But now I wish that I had kept my lipstick and lipglass boxes so that I could have made holders!


----------



## glassjaw326 (May 22, 2005)

i want to see the holder as well. i keep all my boxes incase i need to sell or swap something. i ususally only throw it away after ive used something so much i cant swap it anymore. i have all my pigment boxes for some reason, i will never get rid of those!


----------



## elan (May 22, 2005)

I keep all the boxes, too.  It's come in handing sometimes when swapping or selling..  BNIB attracts people ;P


----------



## MacLover (May 22, 2005)

To bad they don't have a B2M program for empty boxes.  That would be Awesome if they did!


----------



## PrettyKitty (May 24, 2005)

I had 12 empty little pot today for my Back 2 MAC lipstick... So I also returned the boxes at the same time. I don't know why, but I don't feel the 'need' to have boxes if I don't have the pots.

• _Exercise data_:
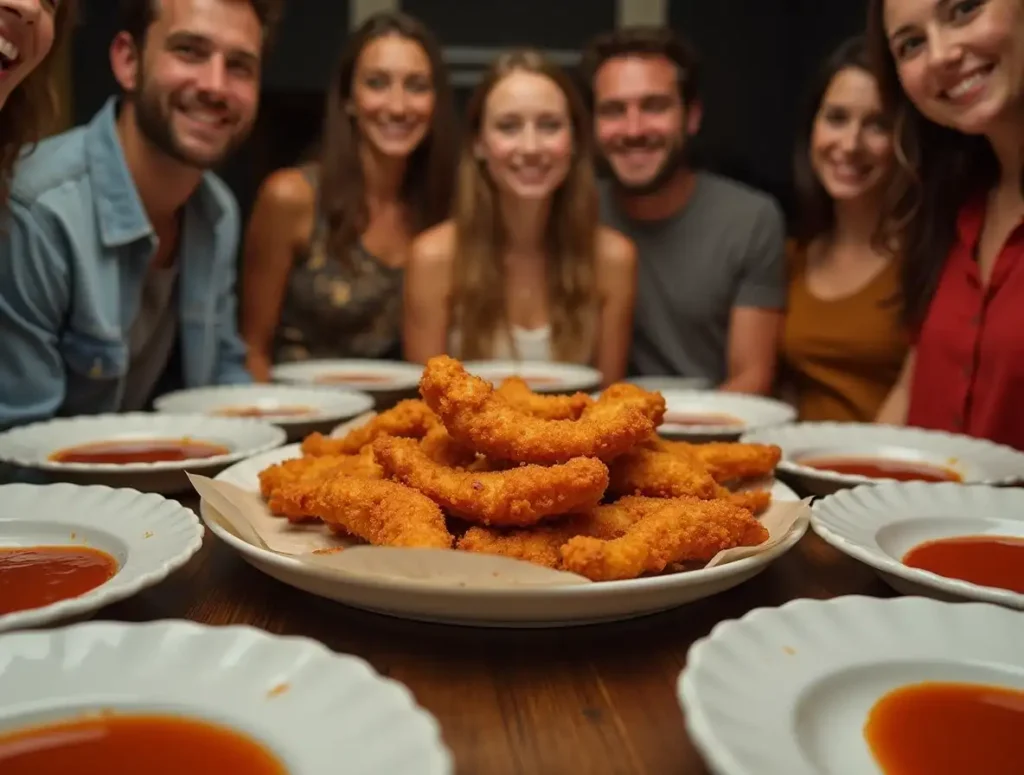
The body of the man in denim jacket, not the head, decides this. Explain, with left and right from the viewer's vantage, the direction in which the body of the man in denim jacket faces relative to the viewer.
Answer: facing the viewer and to the right of the viewer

• _What you will do_: From the forum thread above about keeping makeup boxes, copy the passage from "I had 12 empty" to "have the pots." word for word.

• _Reply to the task_:
I had 12 empty little pot today for my Back 2 MAC lipstick... So I also returned the boxes at the same time. I don't know why, but I don't feel the 'need' to have boxes if I don't have the pots.